■ **Your assignment**
Below are lines of data; restate word for word those running from the line containing "5. FFmpeg installed" to the line containing "## Setting up", inclusive, and no others.

■ **Dataset excerpts**
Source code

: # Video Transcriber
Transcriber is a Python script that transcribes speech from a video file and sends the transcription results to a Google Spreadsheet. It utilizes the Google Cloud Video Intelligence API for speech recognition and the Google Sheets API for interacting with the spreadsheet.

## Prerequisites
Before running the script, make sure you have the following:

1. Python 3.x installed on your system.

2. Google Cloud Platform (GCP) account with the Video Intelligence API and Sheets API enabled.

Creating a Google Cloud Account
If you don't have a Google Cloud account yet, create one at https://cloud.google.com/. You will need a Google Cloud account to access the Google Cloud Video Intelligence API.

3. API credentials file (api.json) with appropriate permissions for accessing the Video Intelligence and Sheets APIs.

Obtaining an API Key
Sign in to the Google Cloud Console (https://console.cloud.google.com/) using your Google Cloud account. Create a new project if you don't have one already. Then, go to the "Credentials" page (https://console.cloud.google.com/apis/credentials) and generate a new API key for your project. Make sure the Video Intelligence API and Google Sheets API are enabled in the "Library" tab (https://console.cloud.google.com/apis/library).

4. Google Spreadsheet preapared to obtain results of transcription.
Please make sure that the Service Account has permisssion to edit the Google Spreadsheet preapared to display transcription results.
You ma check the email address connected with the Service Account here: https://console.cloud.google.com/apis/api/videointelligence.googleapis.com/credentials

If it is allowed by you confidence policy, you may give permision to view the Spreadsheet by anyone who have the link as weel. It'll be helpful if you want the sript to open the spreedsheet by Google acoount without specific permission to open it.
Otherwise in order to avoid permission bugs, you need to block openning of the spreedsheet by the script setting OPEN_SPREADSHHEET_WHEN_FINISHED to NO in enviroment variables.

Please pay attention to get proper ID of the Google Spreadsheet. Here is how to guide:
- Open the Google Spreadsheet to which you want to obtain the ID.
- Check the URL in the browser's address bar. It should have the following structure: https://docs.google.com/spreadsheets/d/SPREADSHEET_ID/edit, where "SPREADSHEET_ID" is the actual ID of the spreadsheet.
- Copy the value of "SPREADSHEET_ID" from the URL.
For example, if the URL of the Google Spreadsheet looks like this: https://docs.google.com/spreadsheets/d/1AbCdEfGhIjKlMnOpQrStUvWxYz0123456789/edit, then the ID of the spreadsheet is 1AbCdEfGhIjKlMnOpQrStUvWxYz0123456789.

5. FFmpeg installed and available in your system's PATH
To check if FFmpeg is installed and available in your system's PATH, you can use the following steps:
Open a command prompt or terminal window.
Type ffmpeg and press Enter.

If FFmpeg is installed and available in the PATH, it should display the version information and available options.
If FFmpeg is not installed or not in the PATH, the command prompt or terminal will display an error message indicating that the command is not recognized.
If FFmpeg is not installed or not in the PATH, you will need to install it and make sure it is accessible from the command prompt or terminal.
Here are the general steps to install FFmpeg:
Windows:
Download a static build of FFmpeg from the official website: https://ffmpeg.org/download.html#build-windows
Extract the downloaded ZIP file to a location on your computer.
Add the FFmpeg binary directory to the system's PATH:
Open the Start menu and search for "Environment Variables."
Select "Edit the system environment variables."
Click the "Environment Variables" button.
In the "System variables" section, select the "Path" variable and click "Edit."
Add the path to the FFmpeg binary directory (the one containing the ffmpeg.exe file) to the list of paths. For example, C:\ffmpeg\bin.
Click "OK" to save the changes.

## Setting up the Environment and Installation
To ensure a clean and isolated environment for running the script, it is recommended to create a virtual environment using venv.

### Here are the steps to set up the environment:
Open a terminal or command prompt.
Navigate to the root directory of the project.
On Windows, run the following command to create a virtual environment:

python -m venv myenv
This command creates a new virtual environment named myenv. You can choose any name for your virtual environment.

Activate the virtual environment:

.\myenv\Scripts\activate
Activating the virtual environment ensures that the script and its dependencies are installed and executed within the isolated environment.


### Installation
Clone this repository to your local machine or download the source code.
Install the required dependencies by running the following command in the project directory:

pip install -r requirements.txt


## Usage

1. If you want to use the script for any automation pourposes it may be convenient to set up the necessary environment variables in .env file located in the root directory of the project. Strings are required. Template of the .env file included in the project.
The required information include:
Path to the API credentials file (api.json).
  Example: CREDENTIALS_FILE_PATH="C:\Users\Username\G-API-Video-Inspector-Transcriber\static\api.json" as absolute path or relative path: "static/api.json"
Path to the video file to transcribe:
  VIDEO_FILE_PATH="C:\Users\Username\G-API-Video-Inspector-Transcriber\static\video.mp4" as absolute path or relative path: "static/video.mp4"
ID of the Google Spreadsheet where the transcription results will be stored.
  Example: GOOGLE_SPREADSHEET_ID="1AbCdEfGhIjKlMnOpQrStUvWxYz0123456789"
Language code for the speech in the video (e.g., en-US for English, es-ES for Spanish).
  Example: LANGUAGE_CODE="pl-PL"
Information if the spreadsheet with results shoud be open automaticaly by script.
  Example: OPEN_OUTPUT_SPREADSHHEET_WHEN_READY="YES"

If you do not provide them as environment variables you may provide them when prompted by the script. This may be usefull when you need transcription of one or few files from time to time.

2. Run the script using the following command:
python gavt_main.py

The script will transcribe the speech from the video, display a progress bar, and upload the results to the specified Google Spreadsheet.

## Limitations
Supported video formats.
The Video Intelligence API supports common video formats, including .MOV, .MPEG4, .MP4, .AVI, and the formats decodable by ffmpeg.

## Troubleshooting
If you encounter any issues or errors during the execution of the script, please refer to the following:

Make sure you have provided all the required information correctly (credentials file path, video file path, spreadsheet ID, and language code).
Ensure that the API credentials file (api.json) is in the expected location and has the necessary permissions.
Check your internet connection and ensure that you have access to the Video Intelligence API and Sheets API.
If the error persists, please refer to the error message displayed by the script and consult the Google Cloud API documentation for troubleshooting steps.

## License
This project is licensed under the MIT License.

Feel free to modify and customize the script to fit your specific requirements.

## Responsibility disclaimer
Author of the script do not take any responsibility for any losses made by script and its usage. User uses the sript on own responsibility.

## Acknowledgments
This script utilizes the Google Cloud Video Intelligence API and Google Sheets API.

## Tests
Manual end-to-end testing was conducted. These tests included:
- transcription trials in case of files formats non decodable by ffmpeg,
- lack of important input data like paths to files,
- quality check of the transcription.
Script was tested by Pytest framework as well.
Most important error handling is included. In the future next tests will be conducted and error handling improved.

■ **Expected answer**
5. FFmpeg installed and available in your system's PATH
To check if FFmpeg is installed and available in your system's PATH, you can use the following steps:
Open a command prompt or terminal window.
Type ffmpeg and press Enter.

If FFmpeg is installed and available in the PATH, it should display the version information and available options.
If FFmpeg is not installed or not in the PATH, the command prompt or terminal will display an error message indicating that the command is not recognized.
If FFmpeg is not installed or not in the PATH, you will need to install it and make sure it is accessible from the command prompt or terminal.
Here are the general steps to install FFmpeg:
Windows:
Download a static build of FFmpeg from the official website: https://ffmpeg.org/download.html#build-windows
Extract the downloaded ZIP file to a location on your computer.
Add the FFmpeg binary directory to the system's PATH:
Open the Start menu and search for "Environment Variables."
Select "Edit the system environment variables."
Click the "Environment Variables" button.
In the "System variables" section, select the "Path" variable and click "Edit."
Add the path to the FFmpeg binary directory (the one containing the ffmpeg.exe file) to the list of paths. For example, C:\ffmpeg\bin.
Click "OK" to save the changes.

## Setting up the Environment and Installation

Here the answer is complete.